Pallioti bent and picked up the faded bouquet. Bright-yellow pollen dusted the grey marble and speckled the sleeve of his coat. He watched as Signora Grandolo opened the white box and lifted out a new arrangement of pale-pink lilies. She brushed away a dead leaf and placed the flowers carefully at the foot of the monument. Then she stepped back.
‘Half the blooms will probably be gone by tomorrow.’
She took the old arrangement out of Pallioti’s hands, placed it in the box and put the cover back on.
‘But,’ she added, ‘at least they don’t graffiti it. Or they haven’t. Yet. I’ve always thought,’ she added, ‘that really, they should have carved every name of the people who passed through here, on the column. I thought it would be good for the children to see that – names just like theirs, even if they only walked past them twice a day. But, of course, we couldn’t. There were too many.’ She looked at Pallioti. ‘It’s one of the more perverse things,’ she said. ‘At least I think so – that they kept such complete records. Listed every single person who walked in or out of the prisons, or the Villa Triste. That was the SS headquarters. Of course,’ she added, ‘no one ever walked out of the Villa Triste. They were marched or carried.’
Behind them, a harassed-looking man angled a bicycle through the gate. He nodded to them as he manacled it to the rack beside the wide glass doors, carefully removing the front wheel and so many other pieces that by the time he was finished it looked like a skeleton.
‘Really, I suppose I should thank them,’ Signora Grandolo went on. She pressed the top down on the box and shrugged. ‘The Nazis. For keeping such excellent records of who they killed. Without them we would have been quite lost.’ She turned back towards the car. Pallioti held the gate for her.
‘Did they lose many?’ he asked. Then he realized it was a stupid question. How would you know who was lost? Roberto Roblino, for instance.
She glanced at him, opening the Mercedes’ boot and placing the box inside.
‘Surprisingly few,’ she said. ‘They didn’t really make mistakes. The SS. Or the Fascists, for that matter. They didn’t misplace people.’ Then she smiled and added, ‘At least that we know of. Of course if they did—’
‘And if you knew about it, they wouldn’t be lost.’
‘Ah,’ Signora Grandolo smiled across the roof of the car as she opened the driver’s door. ‘The Mayor warned me, Dottore,’ she said. ‘You really are more than just a pretty face.’
The small road they took out of the city wound rapidly uphill. Apartment blocks gave way to modest villas, and then to straggling woods. Unlike the hills that led to Fiesole or Settignano or Arcetri, where Saffy lived, this area was not fashionable. It had frequently been used in the past as a graveyard for the stripped carcasses of stolen cars, and worse.
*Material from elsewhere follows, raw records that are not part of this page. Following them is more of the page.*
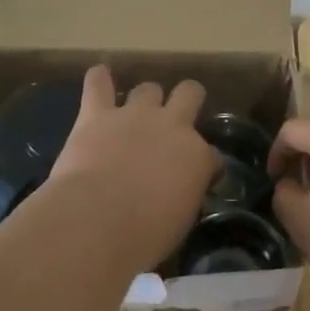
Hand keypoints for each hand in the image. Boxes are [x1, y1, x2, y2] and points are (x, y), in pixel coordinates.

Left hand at [43, 66, 219, 271]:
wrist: (98, 220)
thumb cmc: (145, 234)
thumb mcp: (180, 221)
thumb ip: (184, 197)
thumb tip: (178, 194)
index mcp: (198, 157)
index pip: (212, 156)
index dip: (205, 166)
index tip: (198, 178)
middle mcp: (173, 126)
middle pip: (189, 94)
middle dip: (188, 101)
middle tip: (177, 118)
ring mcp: (135, 115)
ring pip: (149, 88)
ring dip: (145, 98)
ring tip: (135, 111)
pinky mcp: (96, 114)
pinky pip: (98, 83)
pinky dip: (100, 79)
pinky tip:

If he looked back Pallioti knew he would see, not a panorama of dreaming spires, but the squat boxes of factory warehouses and the columns of apartment buildings. The big car purred. A truck hurtled down past them. Pallioti glanced over his shoulder as its horn squawked and saw it narrowly miss a taxi climbing behind them.
Unfazed by the increasing steepness, the curves, or the occasional hurtling truck, Signora Grandolo drove steadily, with both hands on the wheel. Through the passenger window, Pallioti watched the hill fall away, taking the shoulder of the road with it. Trash, plastic bags and bottles, scattered among skinny trees. Through their bare winter limbs, he saw a glint of metal, an upside-down shopping trolley half submerged in the dark water of a stream. When Isabella was brought up this road, there was almost certainly no rubbish – no plastic or valuable shreds of scrap metal. The trees would have been in leaf and the water would have been nothing but a bright thread, a flash of silver playing hide-and-seek in the sunlight. She had thought she was going to die, be told to get out and run. She’d told Caterina she had been ready. He wondered if she had decided to go down, towards the water, or up, to her mountains?